Required action – Beneath this instruction is a listing. Transcribe from it only the stretch from the line with "teorilerini bütünsel bir değerlendirmenin" through the line with "anlaşılabilir, hatta olumlu karşılanır.", both end lines included, exactly as written.

[Provided records]

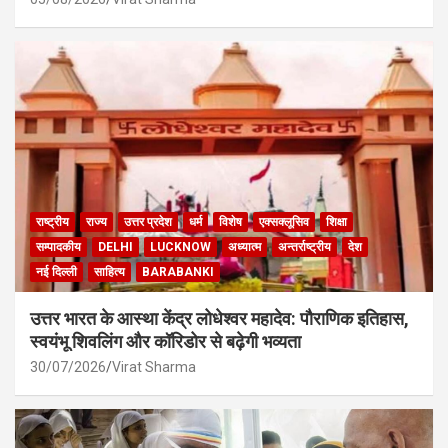
राष्ट्रीय
राज्य
उत्तर प्रदेश
धर्म
विशेष
एक्सक्लूसिव
शिक्षा
सम्पादकीय
DELHI
LUCKNOW
अध्यात्म
अन्तर्राष्ट्रीय
देश
नई दिल्ली
साहित्य
BARABANKI
उत्तर भारत के आस्था केंद्र लोधेश्वर महादेव: पौराणिक इतिहास,
स्वयंभू शिवलिंग और कॉरिडोर से बढ़ेगी भव्यता
30/07/2026
Virat Sharma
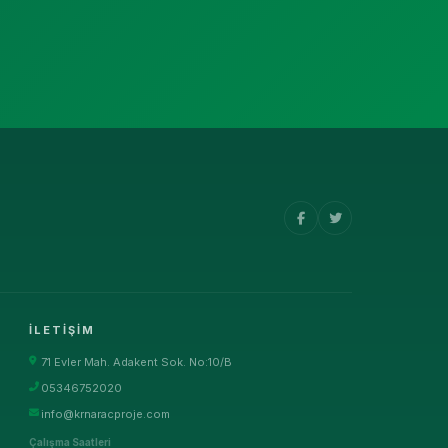
İLETIŞIM
71 Evler Mah. Adakent Sok. No:10/B
05346752020
info@krnaracproje.com
Çalışma Saatleri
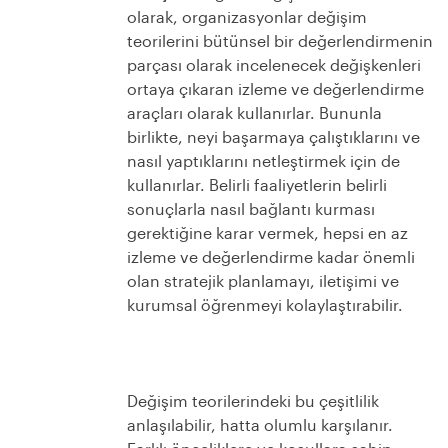
olarak, organizasyonlar değişim
teorilerini bütünsel bir değerlendirmenin
parçası olarak incelenecek değişkenleri
ortaya çıkaran izleme ve değerlendirme
araçları olarak kullanırlar. Bununla
birlikte, neyi başarmaya çalıştıklarını ve
nasıl yaptıklarını netleştirmek için de
kullanırlar. Belirli faaliyetlerin belirli
sonuçlarla nasıl bağlantı kurması
gerektiğine karar vermek, hepsi en az
izleme ve değerlendirme kadar önemli
olan stratejik planlamayı, iletişimi ve
kurumsal öğrenmeyi kolaylaştırabilir.
Değişim teorilerindeki bu çeşitlilik
anlaşılabilir, hatta olumlu karşılanır.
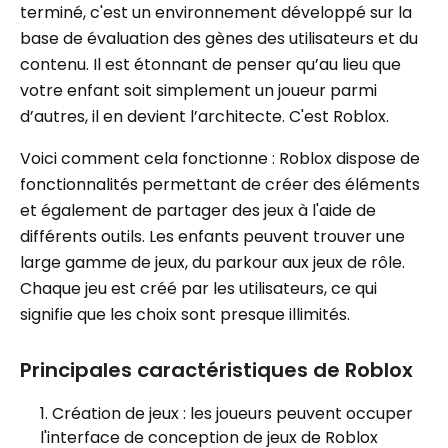
terminé, c'est un environnement développé sur la
base de évaluation des gènes des utilisateurs et du
contenu. Il est étonnant de penser qu’au lieu que
votre enfant soit simplement un joueur parmi
d’autres, il en devient l’architecte. C'est Roblox.
Voici comment cela fonctionne : Roblox dispose de
fonctionnalités permettant de créer des éléments
et également de partager des jeux à l'aide de
différents outils. Les enfants peuvent trouver une
large gamme de jeux, du parkour aux jeux de rôle.
Chaque jeu est créé par les utilisateurs, ce qui
signifie que les choix sont presque illimités.
Principales caractéristiques de Roblox
Création de jeux : les joueurs peuvent occuper
l'interface de conception de jeux de Roblox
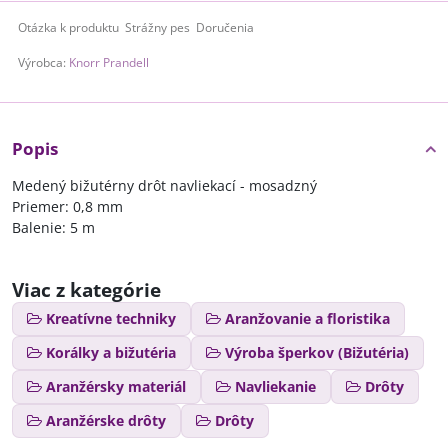
Otázka k produktu
Strážny pes
Doručenia
Výrobca:
Knorr Prandell
Popis
Medený bižutérny drôt navliekací - mosadzný
Priemer: 0,8 mm
Balenie: 5 m
Viac z kategórie
Kreatívne techniky
Aranžovanie a floristika
Korálky a bižutéria
Výroba šperkov (Bižutéria)
Aranžérsky materiál
Navliekanie
Drôty
Aranžérske drôty
Drôty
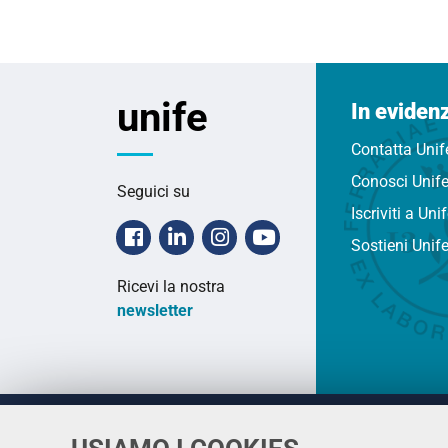
unife
In eviden
Contatta Unif
Conosci Unif
Seguici su
Iscriviti a Uni
Facebook
Linkedin
Instagram
Youtube
Sostieni Unif
Ricevi la nostra
newsletter
Università
UNIVERSITÀ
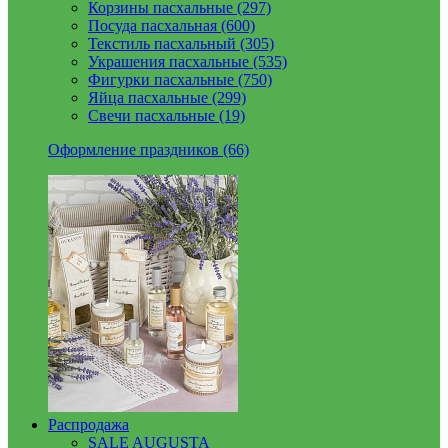
Корзины пасхальные (297)
Посуда пасхальная (600)
Текстиль пасхальный (305)
Украшения пасхальные (535)
Фигурки пасхальные (750)
Яйца пасхальные (299)
Свечи пасхальные (19)
Оформление праздников (66)
Распродажа
SALE AUGUSTA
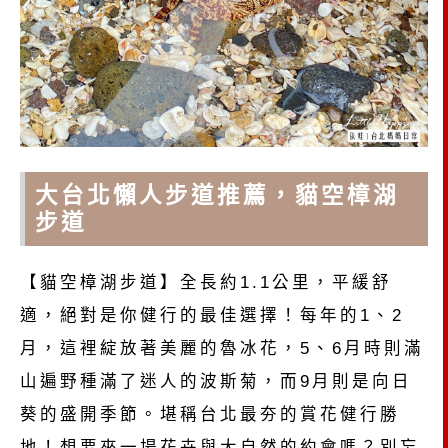
大台北懶人步道推薦，貓空樟湖
步道
【貓空樟湖步道】全長約1.1公里，平緩舒
適，絕對是你健行的最佳選擇！每年的1、2
月，這裡綻放著美麗的魯冰花，5、6月時則滿
山遍野種滿了迷人的波斯菊，而9月則是向日
葵的盛開季節。堪稱台北最夯的賞花健行勝
地！想要來一場花卉與大自然的約會嗎？別忘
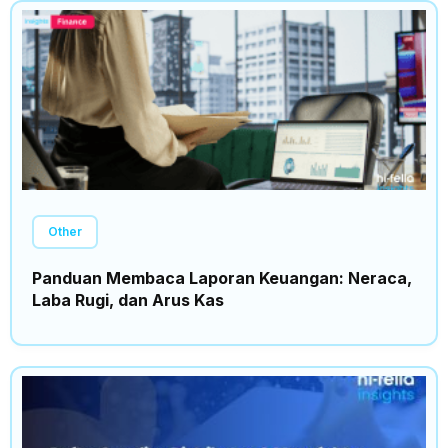
Other
Panduan Membaca Laporan Keuangan: Neraca,
Laba Rugi, dan Arus Kas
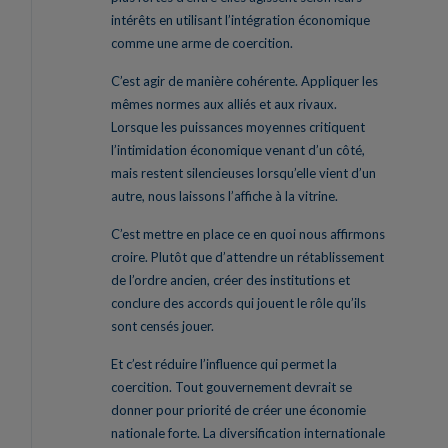
intérêts en utilisant l’intégration économique
comme une arme de coercition.
C’est agir de manière cohérente. Appliquer les
mêmes normes aux alliés et aux rivaux.
Lorsque les puissances moyennes critiquent
l’intimidation économique venant d’un côté,
mais restent silencieuses lorsqu’elle vient d’un
autre, nous laissons l’affiche à la vitrine.
C’est mettre en place ce en quoi nous affirmons
croire. Plutôt que d’attendre un rétablissement
de l’ordre ancien, créer des institutions et
conclure des accords qui jouent le rôle qu’ils
sont censés jouer.
Et c’est réduire l’influence qui permet la
coercition. Tout gouvernement devrait se
donner pour priorité de créer une économie
nationale forte. La diversification internationale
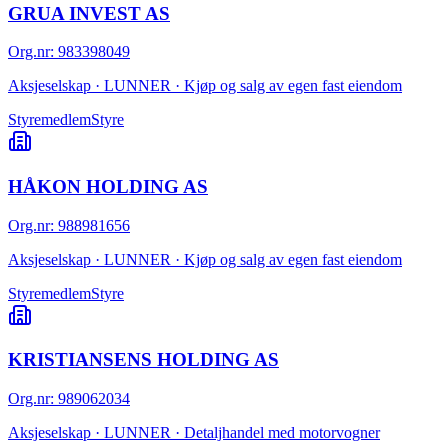
GRUA INVEST AS
Org.nr
:
983398049
Aksjeselskap · LUNNER · Kjøp og salg av egen fast eiendom
Styremedlem
Styre
HÅKON HOLDING AS
Org.nr
:
988981656
Aksjeselskap · LUNNER · Kjøp og salg av egen fast eiendom
Styremedlem
Styre
KRISTIANSENS HOLDING AS
Org.nr
:
989062034
Aksjeselskap · LUNNER · Detaljhandel med motorvogner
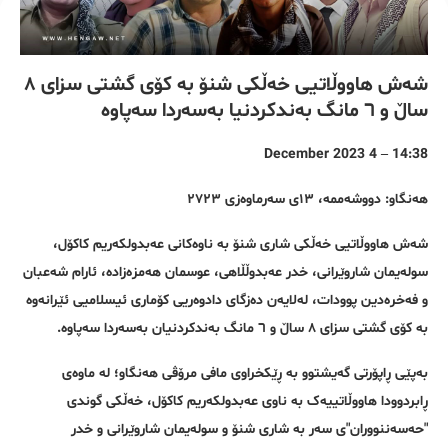
شەش هاووڵاتیی خەڵکی شنۆ بە کۆی گشتی سزای ٨
ساڵ و ٦ مانگ بەندکردنیا بەسەردا سەپاوە
14:38 – 4 December 2023
هەنگاو: دووشەممە، ١٣ی سەرماوەزی ٢٧٢٣
شەش هاووڵاتیی خەڵکی شاری شنۆ بە ناوەکانی عەبدولکەریم کاکۆل،
سولەیمان شاروێرانی، خدر عەبدوڵڵاهی، عوسمان هەمزەزادە، ئارام شەعبان
و فەخرەدین پوودات، لەلایەن دەزگای دادوەریی کۆماری ئیسلامیی ئێرانەوە
بە کۆی گشتی سزای ٨ ساڵ و ٦ مانگ بەندکردنیان بەسەردا سەپاوە.
بەپێی ڕاپۆرتی گەیشتوو بە ڕێکخراوی مافی مرۆڤی هەنگاو؛ لە ماوەی
ڕابردوودا هاووڵاتییەک بە ناوی عەبدولکەریم کاکۆل، خەڵکی گوندی
"حەسەننووران"ی سەر بە شاری شنۆ و سولەیمان شاروێرانی و خدر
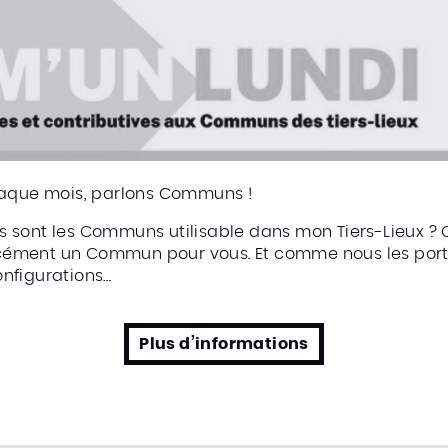
haque mois, parlons Communs !
 sont les Communs utilisable dans mon Tiers-Lieux ?
forcément un Commun pour vous. Et comme nous les por
nfigurations…
Plus d’informations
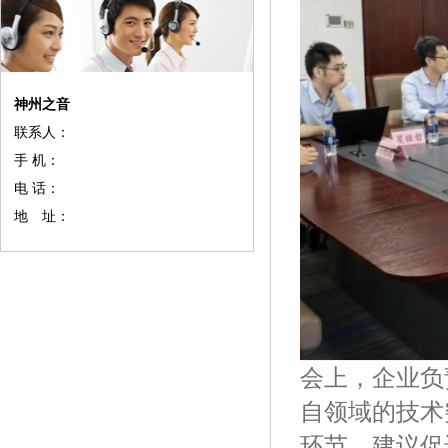
神州之音
联系人：
手 机：
电 话：
地 址：
会上，企业负
自领域的技术
环节，建议促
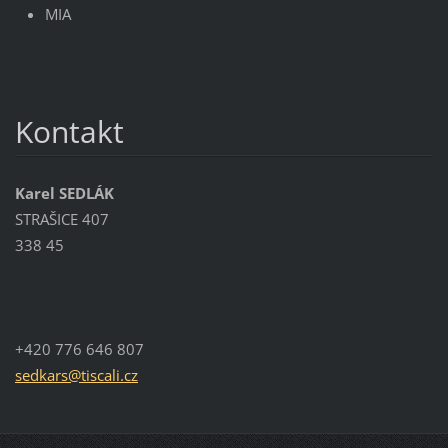
MIA
Kontakt
Karel SEDLÁK
STRAŠICE 407
338 45
+420 776 646 807
sedkars@
tiscali.
cz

[/Provided records]

Solved exercise –
teorilerini bütünsel bir değerlendirmenin
parçası olarak incelenecek değişkenleri
ortaya çıkaran izleme ve değerlendirme
araçları olarak kullanırlar. Bununla
birlikte, neyi başarmaya çalıştıklarını ve
nasıl yaptıklarını netleştirmek için de
kullanırlar. Belirli faaliyetlerin belirli
sonuçlarla nasıl bağlantı kurması
gerektiğine karar vermek, hepsi en az
izleme ve değerlendirme kadar önemli
olan stratejik planlamayı, iletişimi ve
kurumsal öğrenmeyi kolaylaştırabilir.
Değişim teorilerindeki bu çeşitlilik
anlaşılabilir, hatta olumlu karşılanır.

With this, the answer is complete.